En el invierno de dos mil trece había llegado yo hecho una sopa a este pueblo y en Casa Carmen un alma bondadosa me había buscado un sitio en la trastienda donde ardía un gran fuego bajo una rústica chimenea alrededor de la cual se exhibían trofeos de caza de varias generaciones de cazadores. Fue bonito recordar estos detalles al final de un caluroso día de primavera. Como se ve, la capacidad de mi memoria para recordar es totalmente selectiva. Dormí en el albergue de peregrinos junto con dos italianos, una pareja de franceses y un alemán que roncó discretamente toda la noche y que me obligó a ponerme los tapones de cera. 



Las del alba serían cuando me eché a caminar cuesta abajo por las silenciosas calles del pueblo a esta hora dormido como un bendito; los gallos tocaban diana desde sus corrales, los gorriones metían una escandalera de mil demonios alentando al personal a dejar la cama y ponerse en acción. Recordaba las quejas de gente del pueblo vecino a mi casa, Griñón, en donde las ordenanzas musicales habían prohibido gallos, gallinas y perros fuera de la vivienda por la noche. Así van las cosas. Y ya me dirán qué es un pueblo sin gallos matinales que canten al alba. Los pueblos con el tiempo dejarán de ser pueblos para convertirse en delicados lugares en donde los vecinos habrán perdido definitivamente su contacto con la naturaleza. Las ordenanzas municipales terminarán por dejar todo tan ordenado que hasta es posible que en un futuro lleguen a controlarnos hasta el aire que respiramos. Follar, porque se hace ruido y se molesta, de tal hora a tal hora  los sábados y con las ventanas cerradas; a la hora de la siesta todo el mundo chitón hasta la hora que el alcalde diga; jugar a la pelota, ni soñando. Todo lo divertido que tenían los pueblos y que Ana María Matute y Miguel Delibes recrearán en sus novelas para nuestro gozo quedará prohibido. La asepsia vecinal habrá trasladado todos sus divertimentos a la fiesta del patrón del pueblo. Los inconvenientes de vivir unos junto a otros no son pocos en ocasiones. Nuestra casa, vivimos aislados en el campo y sólo con eventuales vecinos los fines de semana a una distancia no inferior a los doscientos metros, es el mejor lugar donde hemos podido elegir vivir, allí no llega el correo ni el camión de la basura, pero en compensación estamos también lejos de la ordenanzas municipales y de los problemas que acarrea la vida comunitaria.

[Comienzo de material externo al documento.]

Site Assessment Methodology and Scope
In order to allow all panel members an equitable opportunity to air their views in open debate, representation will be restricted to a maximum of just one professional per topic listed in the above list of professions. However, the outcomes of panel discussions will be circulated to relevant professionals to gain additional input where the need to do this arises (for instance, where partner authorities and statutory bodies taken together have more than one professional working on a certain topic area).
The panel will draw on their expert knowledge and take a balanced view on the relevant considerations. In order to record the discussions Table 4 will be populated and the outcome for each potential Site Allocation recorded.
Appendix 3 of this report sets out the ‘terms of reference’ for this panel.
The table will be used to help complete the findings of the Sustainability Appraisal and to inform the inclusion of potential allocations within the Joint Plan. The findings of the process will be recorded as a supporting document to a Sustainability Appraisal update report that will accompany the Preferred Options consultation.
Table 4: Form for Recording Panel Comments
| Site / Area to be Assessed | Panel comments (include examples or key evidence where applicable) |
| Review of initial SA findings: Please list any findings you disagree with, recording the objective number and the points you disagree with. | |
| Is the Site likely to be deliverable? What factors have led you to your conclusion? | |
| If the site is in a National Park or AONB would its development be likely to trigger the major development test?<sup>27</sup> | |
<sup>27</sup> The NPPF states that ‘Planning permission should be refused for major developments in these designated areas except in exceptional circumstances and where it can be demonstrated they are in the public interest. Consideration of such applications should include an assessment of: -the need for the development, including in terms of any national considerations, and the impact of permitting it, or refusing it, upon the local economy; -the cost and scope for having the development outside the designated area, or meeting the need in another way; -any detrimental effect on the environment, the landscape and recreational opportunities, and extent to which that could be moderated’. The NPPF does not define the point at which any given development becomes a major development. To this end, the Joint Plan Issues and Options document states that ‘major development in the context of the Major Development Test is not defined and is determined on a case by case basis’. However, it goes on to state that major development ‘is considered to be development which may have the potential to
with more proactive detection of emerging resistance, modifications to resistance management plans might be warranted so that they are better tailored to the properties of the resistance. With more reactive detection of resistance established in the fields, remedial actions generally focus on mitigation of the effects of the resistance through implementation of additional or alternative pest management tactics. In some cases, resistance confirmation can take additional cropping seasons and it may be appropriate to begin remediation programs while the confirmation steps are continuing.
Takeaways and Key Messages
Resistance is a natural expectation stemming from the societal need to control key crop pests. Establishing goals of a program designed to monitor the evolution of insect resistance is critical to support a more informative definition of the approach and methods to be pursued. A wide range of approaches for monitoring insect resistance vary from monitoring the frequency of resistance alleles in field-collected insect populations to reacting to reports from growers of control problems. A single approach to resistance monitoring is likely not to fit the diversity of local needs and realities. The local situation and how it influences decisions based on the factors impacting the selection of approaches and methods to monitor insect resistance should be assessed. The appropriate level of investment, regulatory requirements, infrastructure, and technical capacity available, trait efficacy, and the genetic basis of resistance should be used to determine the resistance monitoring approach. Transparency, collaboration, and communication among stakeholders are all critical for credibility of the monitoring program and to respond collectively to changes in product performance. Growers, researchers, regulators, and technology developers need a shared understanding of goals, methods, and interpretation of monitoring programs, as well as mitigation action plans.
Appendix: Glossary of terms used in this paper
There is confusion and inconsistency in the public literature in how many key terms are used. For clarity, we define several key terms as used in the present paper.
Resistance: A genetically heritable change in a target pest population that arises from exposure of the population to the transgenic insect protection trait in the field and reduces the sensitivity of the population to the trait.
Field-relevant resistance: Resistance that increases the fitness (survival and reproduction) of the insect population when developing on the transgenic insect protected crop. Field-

Hoy sería un día largo largo, uno de esos días para los que las piernas del caminante no están todavía preparadas, cuarenta y tantos kilómetros de ancha pista inclemente que terminará subiéndose por las alturas bajo un sol de justicia y que no dará tregua para encontrar un lugar medianamente bueno para sestear. Terminé parando a la sombra de una encina tras acabar con la lectura de La  ilustre casa de Ramires, de Eça de Queiros que tenia abandonada desde que dejé este sendero del sur. Cuando descargué y tendí el aislante estaba tan cansado que fui incapaz de comer nada. Me metí bajo el mosquitero y durante dos horas desaparecí del planeta, un vacío negro y deshabitado de sueños me cubrió por completo.